Pozitivizmin bilimsellik hükümranlığından kurtulmadan, başta ulus-devlet olmak üzere hiçbir iktidar hükümranlığından kurtulunamaz. Pozitivizm çağımızın gerçek mutçuluğunun dinidir.
Sonuç olarak, Descartesvari bir kuşkuculuk hastalığı zihnimi sürekli kemirdi. İnanılacak, bağlanılacak hiçbir değer tanımama durumuna düştüm. Bu bendeki eski kültürün trajik yitimi kadar, karşımda bir dev gibi -Leviathan- yükselen kapitalist modernizminerişilmezlik korkusundan kaynaklanıyordu. Kendime zar zor inanıyordum. Daha doğrusu, ayakta tutunmaya çalışıyordum. Şüphesiz bu garip bir durumdur.

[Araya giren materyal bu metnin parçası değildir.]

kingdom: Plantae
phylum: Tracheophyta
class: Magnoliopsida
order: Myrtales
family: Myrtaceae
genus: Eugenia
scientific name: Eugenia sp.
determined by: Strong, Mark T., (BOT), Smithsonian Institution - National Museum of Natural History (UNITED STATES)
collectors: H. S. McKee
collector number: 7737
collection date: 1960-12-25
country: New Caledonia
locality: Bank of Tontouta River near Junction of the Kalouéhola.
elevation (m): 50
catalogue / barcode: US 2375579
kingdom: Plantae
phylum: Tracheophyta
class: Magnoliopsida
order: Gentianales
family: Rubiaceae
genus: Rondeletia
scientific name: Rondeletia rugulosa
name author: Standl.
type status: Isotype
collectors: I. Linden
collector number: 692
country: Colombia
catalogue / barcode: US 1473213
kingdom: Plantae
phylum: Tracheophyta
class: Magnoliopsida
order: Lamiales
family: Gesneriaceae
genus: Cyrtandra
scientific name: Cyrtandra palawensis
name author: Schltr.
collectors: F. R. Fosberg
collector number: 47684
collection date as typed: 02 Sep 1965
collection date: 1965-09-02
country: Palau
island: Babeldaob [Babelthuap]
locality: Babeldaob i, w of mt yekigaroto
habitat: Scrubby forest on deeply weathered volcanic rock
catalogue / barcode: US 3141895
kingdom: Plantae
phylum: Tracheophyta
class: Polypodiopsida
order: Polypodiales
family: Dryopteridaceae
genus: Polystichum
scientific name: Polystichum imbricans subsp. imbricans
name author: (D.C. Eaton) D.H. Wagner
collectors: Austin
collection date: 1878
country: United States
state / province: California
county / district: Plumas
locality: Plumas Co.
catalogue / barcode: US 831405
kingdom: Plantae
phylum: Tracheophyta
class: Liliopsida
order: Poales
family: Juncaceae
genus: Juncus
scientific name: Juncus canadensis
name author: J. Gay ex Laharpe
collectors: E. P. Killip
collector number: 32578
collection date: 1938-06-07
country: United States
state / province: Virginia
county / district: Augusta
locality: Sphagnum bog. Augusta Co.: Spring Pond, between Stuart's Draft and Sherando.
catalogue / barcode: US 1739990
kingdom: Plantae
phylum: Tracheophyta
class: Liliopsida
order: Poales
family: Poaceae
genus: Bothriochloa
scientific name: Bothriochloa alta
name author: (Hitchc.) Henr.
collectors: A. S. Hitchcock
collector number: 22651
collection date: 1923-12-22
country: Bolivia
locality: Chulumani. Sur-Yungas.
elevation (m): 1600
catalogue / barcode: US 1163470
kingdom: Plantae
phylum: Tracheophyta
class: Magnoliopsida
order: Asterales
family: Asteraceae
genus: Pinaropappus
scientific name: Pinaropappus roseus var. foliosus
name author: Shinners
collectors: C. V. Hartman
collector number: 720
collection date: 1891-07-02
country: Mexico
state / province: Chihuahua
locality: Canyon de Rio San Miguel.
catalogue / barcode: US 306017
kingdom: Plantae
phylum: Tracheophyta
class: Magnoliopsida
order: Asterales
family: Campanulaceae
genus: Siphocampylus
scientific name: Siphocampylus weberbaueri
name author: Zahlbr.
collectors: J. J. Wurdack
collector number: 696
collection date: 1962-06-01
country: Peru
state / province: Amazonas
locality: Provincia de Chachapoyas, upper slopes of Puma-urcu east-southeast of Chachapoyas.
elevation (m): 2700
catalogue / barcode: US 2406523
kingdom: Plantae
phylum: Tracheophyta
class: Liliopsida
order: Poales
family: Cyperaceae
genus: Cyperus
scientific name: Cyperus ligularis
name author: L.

Toplumlar bu durumlarda bir yolunu bulup üyelerinin başını ve yüreğini bağlamasını bilirler. Garip olan diğer bir husus, bir toplumum olduğuna da inanamıyordum. Aile ve köye inancımı bu koşullarda kaybettim. Üniversiteye kadar okumam, devrimciliğim, daha önceki dinciliğim hep dostlar alışverişte görsün kabilinden göstermelikti. Keskin bir nihilist de değildim. Bir şeyi gönülden anlamıyordum ki, köklüce gereklerini yapayım. İşin daha da ilginç tarafı, başta öğretmenlerim olmak üzere çevrem beni zeki ve inançlı buluyordu. Bir nevi yarı-deli yarı da olmadığıma emindim. Fakat geriden bugün baktığımda, bu uzun dönemin pek yararsız bir dönem olmadığını da fark ediyorum. Kopuş ve bağlanmama, gerçeğe koşuşta beyaz sayfa açma, zemin temizleme gibi bir anlamı da beraberinde taşır.
Kişiliğim bu özelliğiyle hegemonik sistemin yapısal krizini daha iyi tanımama katkı sundu. Tarihi de yorumlayacak gücü kazanmıştım. Kaotik ortamdan korkma yerine, anlam yükleme ve çıkış sağlamada ideali kıldı. Dogmatik inançların, düz hatlarda ilerlemenin, bilimsel kesinliklerin ve katı yasallıkların aynı hükümran zihniyetten kaynaklandığını fark etmek son derece rahatlığı getirdi. Doğanın işleyiş tarzının insanda kazandığı boyutları rahatlıkla sezebilmem tam bir bilinç patlamasına yol açtı. Korku ve şüphenin temelindeki kendime yabancılaşma aşıldıkça, yüksek algı gücü ve yorumlama yeteneği her insani koşul için gerekli bilinç ve cesareti fazlasıyla veriyordu.
Derin araştırmalara ihtiyaç duymadan kapitalizmin kendisini bir kriz rejimi olarak değerlendirmek, konjonktürel sürelere dayanmadan da kapasitem dâhilindeydi. Kent, sınıf ve devlet temelli uygarlığın kapitalist aşaması, insan aklının son evresi olmak şurada kalsın, dayandığı geleneksel aklın tükenişi ve özgürlük aklının olanca zenginliğiyle ortaya çıkışıydı. Bu anlamda kapitalist modernite umut çağı olarak yorumlanabilir.